(Saved data entries)

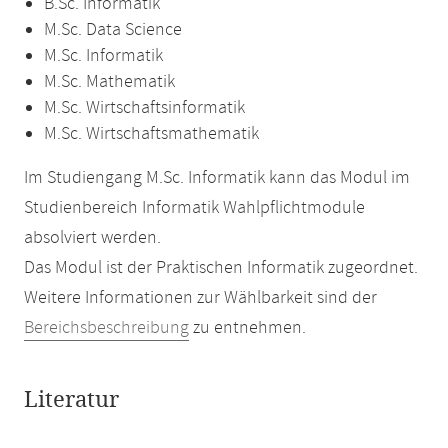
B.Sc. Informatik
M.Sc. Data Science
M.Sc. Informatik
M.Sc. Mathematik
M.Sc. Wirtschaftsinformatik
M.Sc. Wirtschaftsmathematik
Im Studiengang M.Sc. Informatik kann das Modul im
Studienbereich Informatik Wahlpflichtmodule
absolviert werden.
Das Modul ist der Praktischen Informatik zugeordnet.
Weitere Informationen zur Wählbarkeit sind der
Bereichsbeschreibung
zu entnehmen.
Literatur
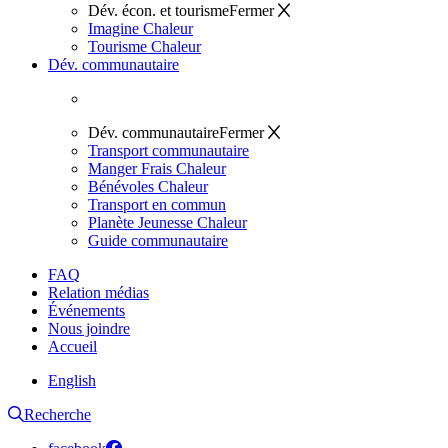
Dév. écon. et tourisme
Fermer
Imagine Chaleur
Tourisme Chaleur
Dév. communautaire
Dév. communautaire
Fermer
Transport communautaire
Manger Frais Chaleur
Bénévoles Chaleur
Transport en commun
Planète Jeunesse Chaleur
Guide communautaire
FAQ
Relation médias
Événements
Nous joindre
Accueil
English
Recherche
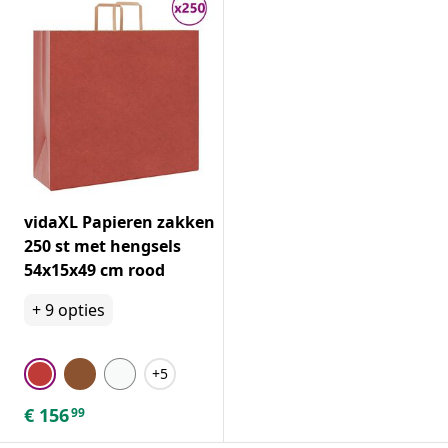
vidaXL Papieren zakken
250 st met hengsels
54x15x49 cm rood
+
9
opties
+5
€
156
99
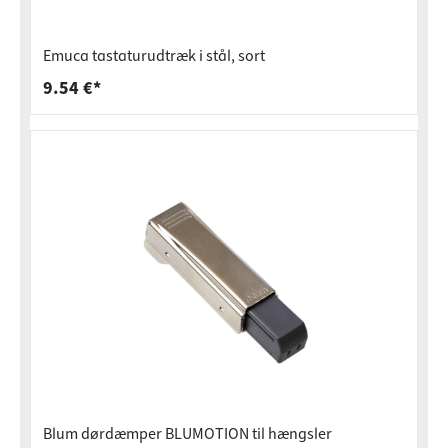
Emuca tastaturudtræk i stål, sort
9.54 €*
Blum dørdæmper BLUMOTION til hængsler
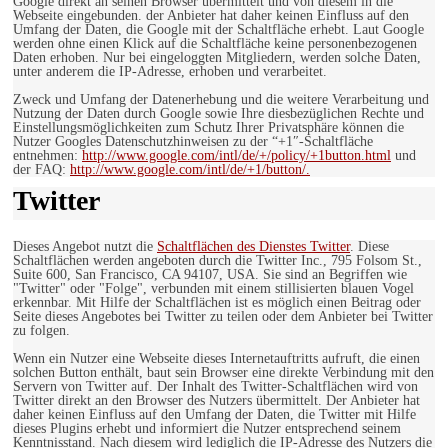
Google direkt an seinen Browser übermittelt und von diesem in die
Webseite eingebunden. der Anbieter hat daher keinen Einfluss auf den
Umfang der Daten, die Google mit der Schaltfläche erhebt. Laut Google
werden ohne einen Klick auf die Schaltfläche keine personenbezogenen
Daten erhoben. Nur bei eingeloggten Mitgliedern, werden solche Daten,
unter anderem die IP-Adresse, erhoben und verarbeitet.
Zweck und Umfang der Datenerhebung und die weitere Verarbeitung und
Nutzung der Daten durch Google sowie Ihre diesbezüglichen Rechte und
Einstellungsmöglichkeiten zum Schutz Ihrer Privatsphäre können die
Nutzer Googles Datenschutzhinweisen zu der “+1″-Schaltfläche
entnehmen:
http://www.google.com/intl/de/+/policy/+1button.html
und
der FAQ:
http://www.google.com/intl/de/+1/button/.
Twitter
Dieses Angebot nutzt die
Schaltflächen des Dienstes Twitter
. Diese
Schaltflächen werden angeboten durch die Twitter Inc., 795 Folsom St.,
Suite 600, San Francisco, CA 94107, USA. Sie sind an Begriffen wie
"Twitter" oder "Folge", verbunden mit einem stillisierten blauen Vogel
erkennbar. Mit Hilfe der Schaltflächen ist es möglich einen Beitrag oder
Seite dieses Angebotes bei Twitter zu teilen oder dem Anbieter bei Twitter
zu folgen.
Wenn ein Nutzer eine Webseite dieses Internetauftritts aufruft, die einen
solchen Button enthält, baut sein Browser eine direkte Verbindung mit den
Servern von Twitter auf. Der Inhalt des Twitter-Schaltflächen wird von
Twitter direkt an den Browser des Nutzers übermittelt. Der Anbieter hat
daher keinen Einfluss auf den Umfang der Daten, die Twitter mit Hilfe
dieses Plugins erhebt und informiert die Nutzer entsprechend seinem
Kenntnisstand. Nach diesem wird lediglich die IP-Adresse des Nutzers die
* * *
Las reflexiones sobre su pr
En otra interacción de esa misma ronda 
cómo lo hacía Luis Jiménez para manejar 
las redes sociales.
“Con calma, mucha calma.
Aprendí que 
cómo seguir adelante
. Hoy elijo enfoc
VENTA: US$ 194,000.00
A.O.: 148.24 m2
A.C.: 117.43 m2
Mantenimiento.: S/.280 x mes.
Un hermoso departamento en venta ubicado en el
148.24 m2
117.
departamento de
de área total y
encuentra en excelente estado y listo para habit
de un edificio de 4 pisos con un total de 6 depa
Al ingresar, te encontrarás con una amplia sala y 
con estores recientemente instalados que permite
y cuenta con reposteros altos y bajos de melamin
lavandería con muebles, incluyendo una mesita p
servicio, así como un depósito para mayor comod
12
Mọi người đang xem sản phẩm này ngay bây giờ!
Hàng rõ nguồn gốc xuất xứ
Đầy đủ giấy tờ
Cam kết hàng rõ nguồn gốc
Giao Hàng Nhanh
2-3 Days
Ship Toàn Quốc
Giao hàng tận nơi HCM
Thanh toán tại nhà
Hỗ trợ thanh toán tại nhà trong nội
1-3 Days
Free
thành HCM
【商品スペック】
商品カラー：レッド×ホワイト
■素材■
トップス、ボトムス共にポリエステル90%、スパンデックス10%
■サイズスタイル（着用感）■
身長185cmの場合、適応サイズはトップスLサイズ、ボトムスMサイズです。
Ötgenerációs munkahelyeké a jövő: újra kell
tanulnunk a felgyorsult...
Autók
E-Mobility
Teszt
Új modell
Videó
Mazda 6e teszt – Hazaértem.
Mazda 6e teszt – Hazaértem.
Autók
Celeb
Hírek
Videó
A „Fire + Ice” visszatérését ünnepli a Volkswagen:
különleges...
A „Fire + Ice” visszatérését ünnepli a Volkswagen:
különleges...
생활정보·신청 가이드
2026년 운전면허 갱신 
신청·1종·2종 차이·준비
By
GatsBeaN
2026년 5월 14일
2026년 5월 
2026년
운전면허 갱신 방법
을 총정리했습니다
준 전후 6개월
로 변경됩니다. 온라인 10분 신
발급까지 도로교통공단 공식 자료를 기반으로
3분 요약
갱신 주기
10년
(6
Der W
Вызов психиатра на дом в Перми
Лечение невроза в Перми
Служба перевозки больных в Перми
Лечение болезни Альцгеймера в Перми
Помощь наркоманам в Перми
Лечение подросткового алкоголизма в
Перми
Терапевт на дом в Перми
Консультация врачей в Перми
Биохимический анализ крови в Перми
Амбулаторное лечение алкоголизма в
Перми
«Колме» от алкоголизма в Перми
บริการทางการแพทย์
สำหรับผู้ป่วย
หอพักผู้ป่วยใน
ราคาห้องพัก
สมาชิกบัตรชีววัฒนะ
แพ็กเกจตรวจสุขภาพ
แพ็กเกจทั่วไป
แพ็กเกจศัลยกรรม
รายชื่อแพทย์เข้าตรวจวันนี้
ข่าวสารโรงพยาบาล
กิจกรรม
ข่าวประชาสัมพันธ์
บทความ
==
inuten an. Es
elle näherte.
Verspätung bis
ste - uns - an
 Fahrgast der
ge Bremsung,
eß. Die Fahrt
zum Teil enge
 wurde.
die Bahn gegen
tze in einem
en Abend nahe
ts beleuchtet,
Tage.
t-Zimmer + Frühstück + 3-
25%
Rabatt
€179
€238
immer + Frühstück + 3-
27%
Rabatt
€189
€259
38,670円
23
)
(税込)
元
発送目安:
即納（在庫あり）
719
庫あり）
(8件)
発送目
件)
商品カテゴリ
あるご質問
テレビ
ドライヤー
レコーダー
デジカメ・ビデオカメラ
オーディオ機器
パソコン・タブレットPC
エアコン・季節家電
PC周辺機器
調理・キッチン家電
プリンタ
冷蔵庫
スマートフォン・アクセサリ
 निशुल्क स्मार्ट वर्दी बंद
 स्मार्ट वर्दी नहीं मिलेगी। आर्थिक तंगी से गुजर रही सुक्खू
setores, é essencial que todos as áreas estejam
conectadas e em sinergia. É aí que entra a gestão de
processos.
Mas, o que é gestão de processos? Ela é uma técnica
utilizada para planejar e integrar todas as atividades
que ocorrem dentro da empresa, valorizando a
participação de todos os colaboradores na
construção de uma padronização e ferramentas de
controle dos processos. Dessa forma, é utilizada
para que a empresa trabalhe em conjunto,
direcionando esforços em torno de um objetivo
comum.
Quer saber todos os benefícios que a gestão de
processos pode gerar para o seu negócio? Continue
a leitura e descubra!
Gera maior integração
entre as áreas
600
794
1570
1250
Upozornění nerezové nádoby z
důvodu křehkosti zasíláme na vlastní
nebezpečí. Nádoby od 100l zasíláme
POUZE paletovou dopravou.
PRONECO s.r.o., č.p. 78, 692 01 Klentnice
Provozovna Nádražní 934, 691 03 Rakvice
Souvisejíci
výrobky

What needs to be done -
Your answer must be the lines above from the one holding "B.Sc. Informatik" up to and including the one holding "Bénévoles Chaleur", exact and with no pictures.

Task answer -
B.Sc. Informatik
M.Sc. Data Science
M.Sc. Informatik
M.Sc. Mathematik
M.Sc. Wirtschaftsinformatik
M.Sc. Wirtschaftsmathematik
Im Studiengang M.Sc. Informatik kann das Modul im
Studienbereich Informatik Wahlpflichtmodule
absolviert werden.
Das Modul ist der Praktischen Informatik zugeordnet.
Weitere Informationen zur Wählbarkeit sind der
Bereichsbeschreibung
zu entnehmen.
Literatur
Dév. écon. et tourisme
Fermer
Imagine Chaleur
Tourisme Chaleur
Dév. communautaire
Dév. communautaire
Fermer
Transport communautaire
Manger Frais Chaleur
Bénévoles Chaleur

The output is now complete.